# [Document text]
☆ ☆ ☆ ☆ ☆
The cloud in the middle of the picture looks like a ghostly figure of a little girl just look closely is creepy you can see the head and hands!?!

Hydrants high and low

A little trivia: This area was transforming from residential to manufacturing lofts at about this time. (The transformation never got much past 17th Street on Irving Place, though). For a period, the city ran two separate fire hydrant systems, one for everyday use, and a high pressure system for commercial areas that could push a lot more water into high-rise buildings. The short, fat fire hydrant in the foreground is the high-pressure system; the taller, skinny one in the background is the regular system.

The high-pressure system went out of service in 1979, but the hydrants remained on the streets for decades, "downgraded to the simple duty of collecting parking ticket revenues for the city." You could still find them around Union Square into the 2000s.

And let's not forget Washington Irving High School

Still a great NYC public high school! Famous alumnae include Claudette Colbert, the famous 1930's movie star, and Gertude Berg, of "The Goldbergs" TV show of the 1950's. Today, great kids and teachers.

Elsie de Wolfe's Place

Although Irving Place was named for Washington Irving, the long identification of this house at 122 E. 17th Street is apparently incorrect. The story seems to date from the 1890s, when the house was occupied by Elsie de Wolfe, the influential and very social interior designer, and her partner Elisabeth Marbury, a successful literary agent. Built in 1844, the house had once been the residence of an unrelated merchant named Edgar Irving, and Washington Irving lived in Tarrytown, not Manhattan, after his return from Spain in 1846. A 1994 New York Times article by Christopher Gray debunks this durable myth in killing detail.

Whaddya Know

Still there. Along with much of the neighborhood. I was sure I'd hit Google Maps and see a '70s apartment complex or a parking garage. There oughta be a medal.

Old and Improved

I don't know that I have ever thought this on this site, but I actually think the scene looks better now! Aside from the addition of the big ugly box of a building across the street, the trees and removal of the ivy is beautiful.
☆ ☆ ☆ ☆ ☆
# [Questions]
**1.** Answer these questions from the text on Irving Place.
(a) In what year did the high-pressure hydrant system go out of service?
(b) Which 1930's movie star is named as an alumna of Washington Irving High School?
(c) In what year was the house at 122 E. 17th Street built?
**2.** Write out the part of the Irving Place text between "Although Irving Place" and "be a medal.", inclusive.

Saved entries
☆ ☆ ☆ ☆ ☆
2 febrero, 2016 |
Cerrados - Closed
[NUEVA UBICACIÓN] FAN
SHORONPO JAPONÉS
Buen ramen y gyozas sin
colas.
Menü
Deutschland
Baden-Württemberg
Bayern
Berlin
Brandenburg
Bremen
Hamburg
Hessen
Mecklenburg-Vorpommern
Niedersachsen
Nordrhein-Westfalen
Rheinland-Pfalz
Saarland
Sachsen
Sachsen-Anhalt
☆ ☆ ☆ ☆ ☆
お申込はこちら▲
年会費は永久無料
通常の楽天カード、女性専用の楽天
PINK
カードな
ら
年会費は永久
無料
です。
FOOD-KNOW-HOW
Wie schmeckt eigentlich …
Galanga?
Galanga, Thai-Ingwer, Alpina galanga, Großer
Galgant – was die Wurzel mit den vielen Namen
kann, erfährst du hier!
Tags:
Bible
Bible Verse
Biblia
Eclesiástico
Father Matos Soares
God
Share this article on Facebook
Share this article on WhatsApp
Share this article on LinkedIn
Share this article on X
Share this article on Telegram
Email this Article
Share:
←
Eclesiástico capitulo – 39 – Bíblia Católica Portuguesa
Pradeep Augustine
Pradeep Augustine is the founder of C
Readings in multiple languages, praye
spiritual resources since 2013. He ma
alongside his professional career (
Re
☆ ☆ ☆ ☆ ☆
# [Answers to the problems]
**1.**
(a) 1979
(b) Claudette Colbert
(c) 1844

**2.**
Although Irving Place was named for Washington Irving, the long identification of this house at 122 E. 17th Street is apparently incorrect. The story seems to date from the 1890s, when the house was occupied by Elsie de Wolfe, the influential and very social interior designer, and her partner Elisabeth Marbury, a successful literary agent. Built in 1844, the house had once been the residence of an unrelated merchant named Edgar Irving, and Washington Irving lived in Tarrytown, not Manhattan, after his return from Spain in 1846. A 1994 New York Times article by Christopher Gray debunks this durable myth in killing detail.

Whaddya Know

Still there. Along with much of the neighborhood. I was sure I'd hit Google Maps and see a '70s apartment complex or a parking garage. There oughta be a medal.